John Piper’s popular work, Brothers, We Are Not Professionals, urges pastors to be devoted fully to Jesus Christ, not to their professional or public image. Howard Snyder addressed this same issue almost 50 years ago when he asked the question, “Must the Pastor Be a Superstar?” Yet, in American culture, there is still a noticeable tendency for pastors to be recognized and for their churches to be identified with their ministries. The purpose of this paper is to demonstrate the New Testament’s attitude toward the visibility and celebration of pastors, in order to determine how pastors should biblically consider their role. The paper will first establish a criteria for identifying actual pastors based on terminology and pastoral duties. It will then apply this criteria to the possible candidates who fulfill the pastoral role in the NT, so that what we may discern about their ministries may be analyzed. However, this research will show that, though there are those who exercise some of the pastoral gifts, it is quite difficult to absolutely identify but a few people who are called pastors or elders or presbyters in the NT. In other words, the pastors in the NT are virtually invisible.

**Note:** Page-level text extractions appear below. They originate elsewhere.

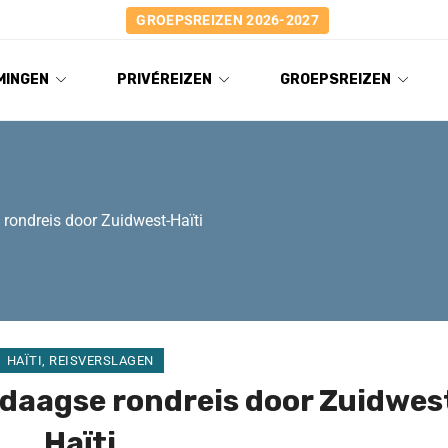
GROEPSREIZEN 2026-2027
MINGEN
PRIVÉREIZEN
GROEPSREIZEN
 rondreis door Zuidwest-Haïti
HAÏTI
,
REISVERSLAGEN
-daagse rondreis door Zuidwes
Haïti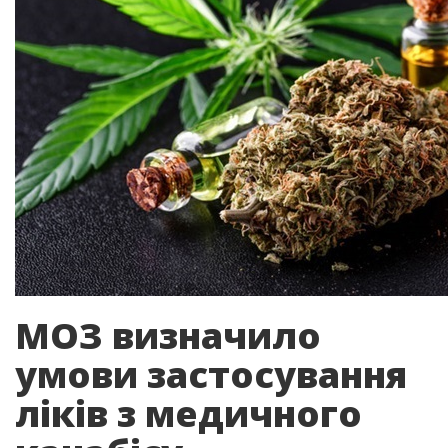
МОЗ визначило
умови застосування
ліків з медичного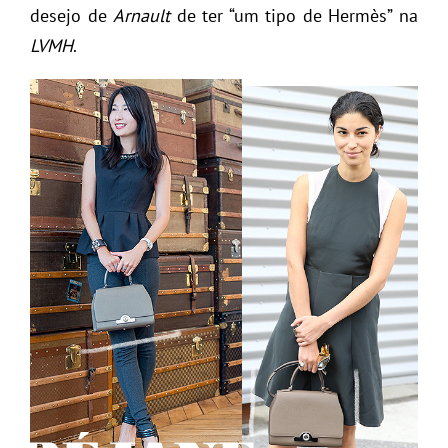
desejo de
Arnault
de ter “um tipo de Hermès” na
LVMH
.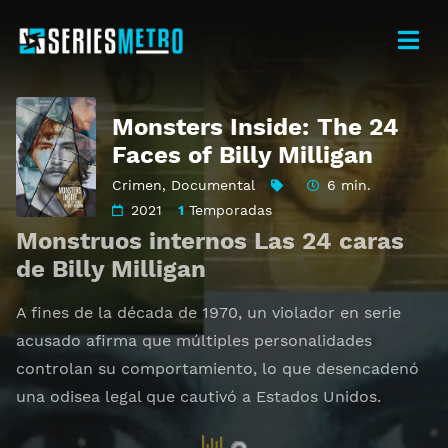
Monsters Inside: The 24
Faces of Billy Milligan
Crimen
,
Documental
6 min.
2021
1
Temporadas
Monstruos internos Las 24 caras
de Billy Milligan
A fines de la década de 1970, un violador en serie
acusado afirma que múltiples personalidades
controlan su comportamiento, lo que desencadenó
una odisea legal que cautivó a Estados Unidos.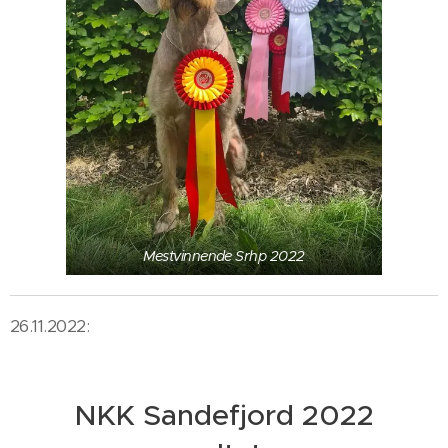
Mestvinnende Srhp 2022
26.11.2022:
NKK Sandefjord 2022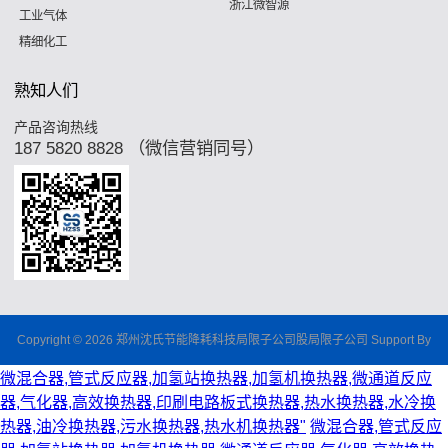
浙江微智源
工业气体
精细化工
熟知人们
产品咨询热线
187 5820 8828 （微信营销同号）
Copyright © 2026 郑州沈氏节能降耗科技局限子公司股局限子公司 Support By
微混合器,管式反应器,加氢站换热器,加氢机换热器,微通道反应
器,气化器,高效换热器,印刷电路板式换热器,热水换热器,水冷换
热器,油冷换热器,污水换热器,热水机换热器"
微混合器,管式反应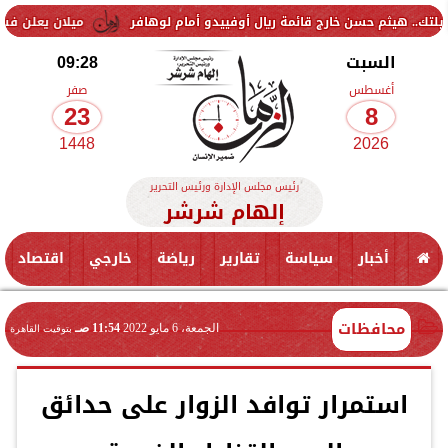
حسن خارج قائمة ريال أوفييدو أمام لوهافر
ميلان يعلن فسخ عقد إسماعيل
السبت
09:28
أغسطس
صفر
23
8
1448
2026
رئيس مجلس الإدارة ورئيس التحرير
إلهام شرشر
أخبار
سياسة
تقارير
رياضة
خارجي
اقتصاد
محافظات
الجمعة، 6 مايو 2022
11:54 صـ
بتوقيت القاهرة
استمرار توافد الزوار على حدائق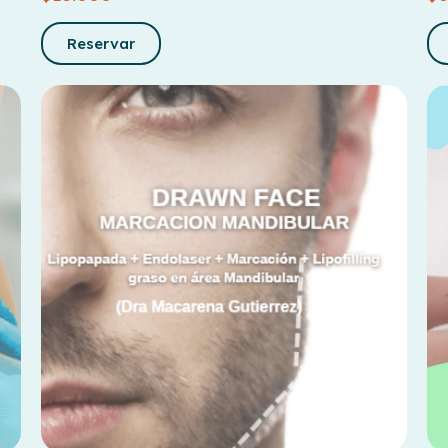
Reservar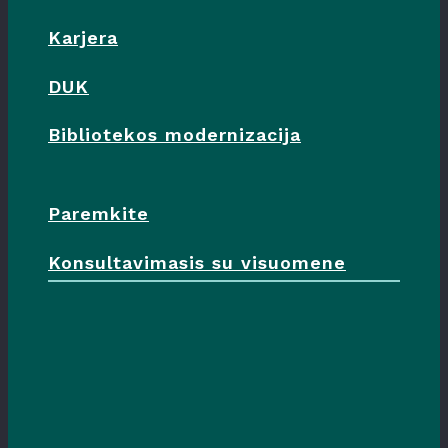
Karjera
DUK
Bibliotekos modernizacija
Paremkite
Konsultavimasis su visuomene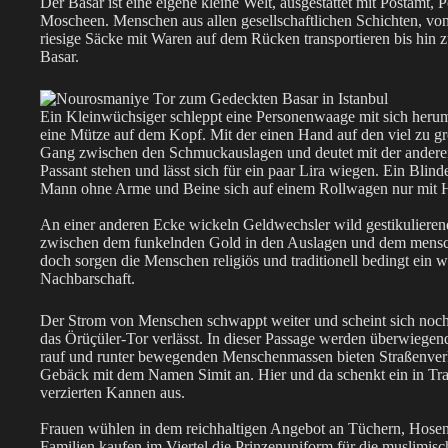
Der Basar ist eine eigene kleine Welt, ausgestattet mit Postamt,
Moscheen. Menschen aus allen gesellschaftlichen Schichten, von
riesige Säcke mit Waren auf dem Rücken transportieren bis hin
Basar.
Ein Kleinwüchsiger schleppt eine Personenwaage mit sich herum.
eine Mütze auf dem Kopf. Mit der einen Hand auf den viel zu groß
Gang zwischen den Schmuckauslagen und deutet mit der anderen
Passant stehen und lässt sich für ein paar Lira wiegen. Ein Blind
Mann ohne Arme und Beine sich auf einem Rollwagen nur mit Hi
An einer anderen Ecke wickeln Geldwechsler wild gestikulieren
zwischen dem funkelnden Gold in den Auslagen und dem mensch
doch sorgen die Menschen religiös und traditionell bedingt ein w
Nachbarschaft.
Der Strom von Menschen schwappt weiter und scheint sich noc
das Örüçüler-Tor verlässt. In dieser Passage werden überwiegend
rauf und runter bewegenden Menschenmassen bieten Straßenverk
Gebäck mit dem Namen Simit an. Hier und da schenkt ein in Trac
verzierten Kannen aus.
Frauen wühlen in dem reichhaltigen Angebot an Tüchern, Hose
Familien kaufen im Viertel die Prinzenuniform für die muslimisc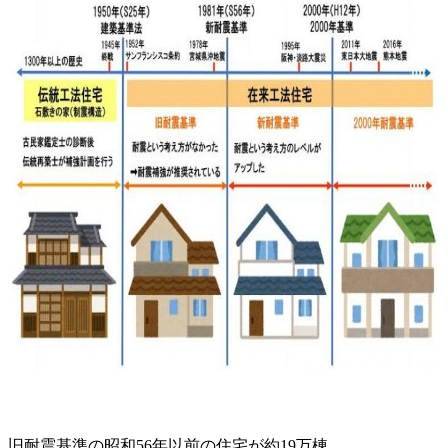
旧耐震基準の昭和56年以前の住宅が約19万棟、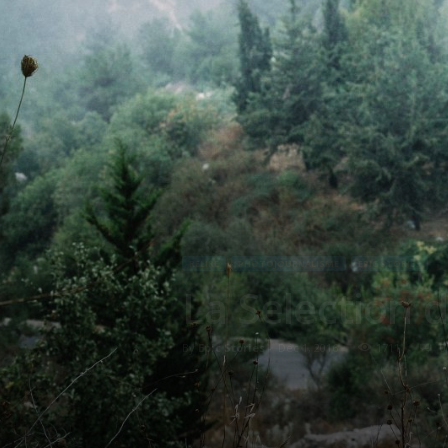
RELIRE
PHOTOJOURNALISME
EPIC STORIES
La Selection d
By
Epic Stories
-
Déc 1, 2016
1711
0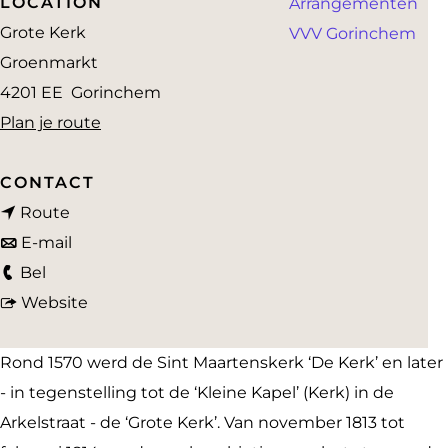
LOCATION
Arrangementen
a
Grote Kerk
VVV Gorinchem
g
Groenmarkt
e
4201 EE
Gorinchem
n
Plan je route
a
a
CONTACT
n
r
Route
a
n
G
E-mail
G
a
a
r
Bel
r
r
a
v
o
Website
o
G
r
a
t
t
r
G
n
e
Rond 1570 werd de Sint Maartenskerk ‘De Kerk’ en later
e
o
r
G
K
- in tegenstelling tot de ‘Kleine Kapel’ (Kerk) in de
K
t
o
r
e
Arkelstraat - de ‘Grote Kerk’. Van november 1813 tot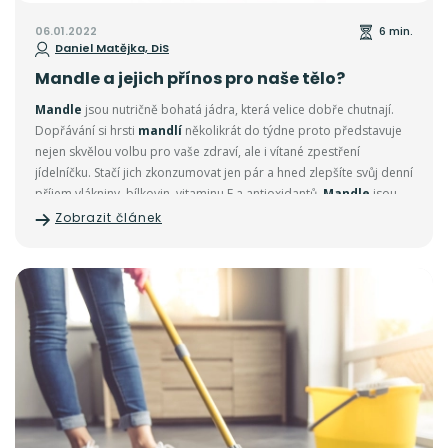
06.01.2022
6 min.
Daniel Matějka, DiS
Mandle a jejich přínos pro naše tělo?
Mandle
jsou nutričně bohatá jádra, která velice dobře chutnají.
Dopřávání si hrsti
mandlí
několikrát do týdne proto představuje
nejen skvělou volbu pro vaše zdraví, ale i vítané zpestření
jídelníčku. Stačí jich zkonzumovat jen pár a hned zlepšíte svůj denní
příjem vlákniny, bílkovin, vitaminu E a antioxidantů.
Mandle
jsou
jádra semen, která
rostou na stromě zvaném mandloň
Zobrazit článek
obecná
, také někdy přezdívaném jako
mandlovník
.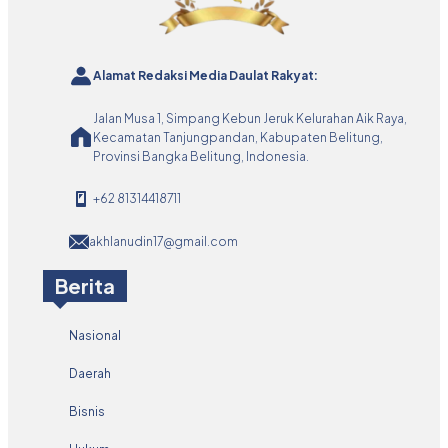
Alamat Redaksi Media Daulat Rakyat:
Jalan Musa 1, Simpang Kebun Jeruk Kelurahan Aik Raya,
Kecamatan Tanjungpandan, Kabupaten Belitung,
Provinsi Bangka Belitung, Indonesia.
+62 81314418711
akhlanudin17@gmail.com
Berita
Nasional
Daerah
Bisnis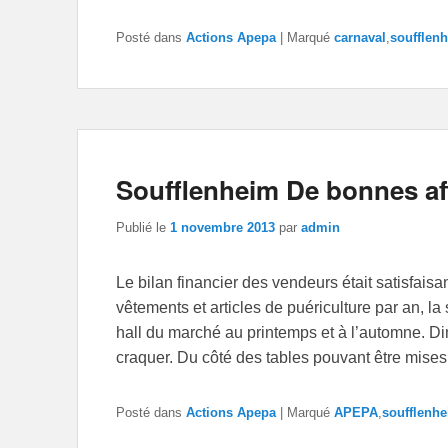
Posté dans
Actions Apepa
|
Marqué
carnaval
,
soufflen
Soufflenheim De bonnes af
Publié le
1 novembre 2013
par
admin
Le bilan financier des vendeurs était satisfa
vêtements et articles de puériculture par an, l
hall du marché au printemps et à l’automne. Di
craquer. Du côté des tables pouvant être mise
Posté dans
Actions Apepa
|
Marqué
APEPA
,
soufflenh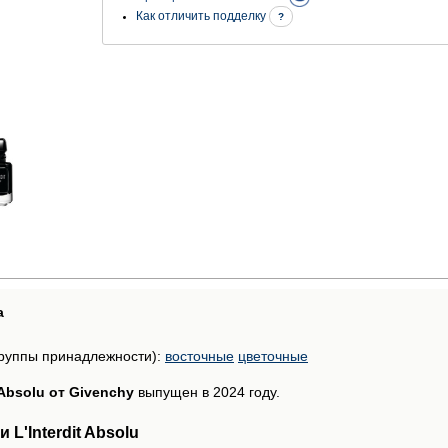
Как отличить подделку
?
а
руппы принадлежности):
восточные
цветочные
t Absolu от Givenchy
выпущен в 2024 году.
L'Interdit Absolu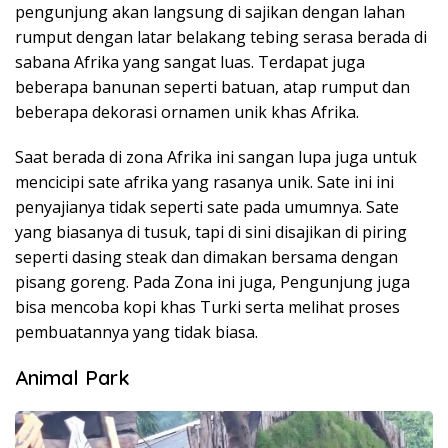
pengunjung akan langsung di sajikan dengan lahan
rumput dengan latar belakang tebing serasa berada di
sabana Afrika yang sangat luas. Terdapat juga
beberapa banunan seperti batuan, atap rumput dan
beberapa dekorasi ornamen unik khas Afrika.
Saat berada di zona Afrika ini sangan lupa juga untuk
mencicipi sate afrika yang rasanya unik. Sate ini ini
penyajianya tidak seperti sate pada umumnya. Sate
yang biasanya di tusuk, tapi di sini disajikan di piring
seperti dasing steak dan dimakan bersama dengan
pisang goreng. Pada Zona ini juga, Pengunjung juga
bisa mencoba kopi khas Turki serta melihat proses
pembuatannya yang tidak biasa.
Animal Park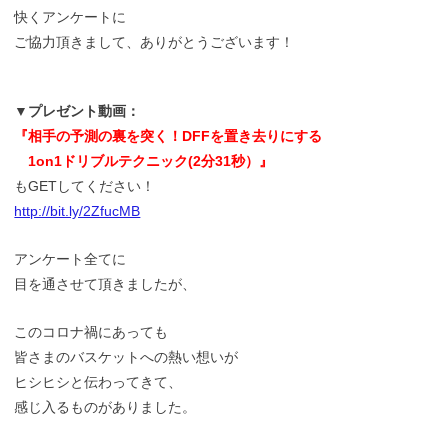
快くアンケートに
ご協力頂きまして、ありがとうございます！
▼プレゼント動画：
『相手の予測の裏を突く！DFFを置き去りにする
1on1ドリブルテクニック(2分31秒）』
もGETしてください！
http://bit.ly/2ZfucMB
アンケート全てに
目を通させて頂きましたが、
このコロナ禍にあっても
皆さまのバスケットへの熱い想いが
ヒシヒシと伝わってきて、
感じ入るものがありました。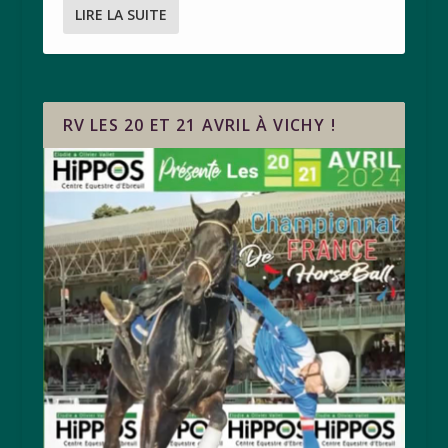
LIRE LA SUITE
RV LES 20 ET 21 AVRIL À VICHY !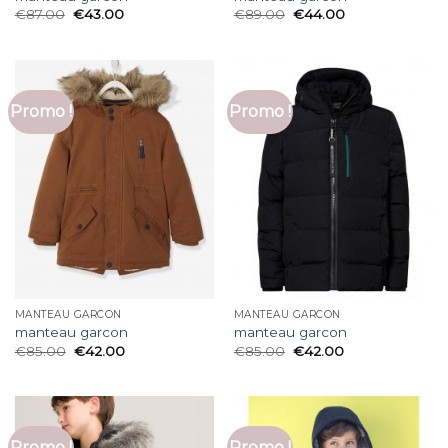
€
87.00
€
43.00
€
89.00
€
44.00
Promo !
Promo !
MANTEAU GARCON
MANTEAU GARCON
manteau garcon
manteau garcon
€
85.00
€
42.00
€
85.00
€
42.00
Promo !
Promo !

After the scarcity of clearly identifiable NT pastors has been established, other factors will be considered that demonstrate a lack of attention paid to individual pastors. For example, the NT letters addressed to churches are directed to the “church” or to “saints” or “brothers.” In fact, the first instance of a letter addressed to someone called a presbyter by name does not appear until Ignatius’s letter to the Magnesians (Mag. 3.1). Furthermore, this lack of identification of NT pastors is in the context of the fact that pastors were ubiquitously serving the early church. Timothy and Titus were told to establish them (2 Tim 2:2; Titus 1:5) and Paul gives detailed instructions for their qualifications (1 Tim 3:1–7; Titus 1:5–9). Paul calls them together at Miletus (Acts 20:17–38). Peter writes to them far and wide (1 Pet 5:1–4). And the office continues till this day.
The paper will conclude with the implications for pastors, given their virtual invisibility in the NT. For instance, the invisibility of pastors argues for a shared approach to pastoral ministry among fellow elders, none of whom overshadow the others. The invisible pastor also encourages a decentralized mode of service, since the pastor is not the center of attention, carrying all of the work of the ministry on his own shoulders. Moreover, invisible pastors do not spend their time trying to be seen and known, but are content to serve Christ faithfully, even if nobody else cares except the Lord whom they serve.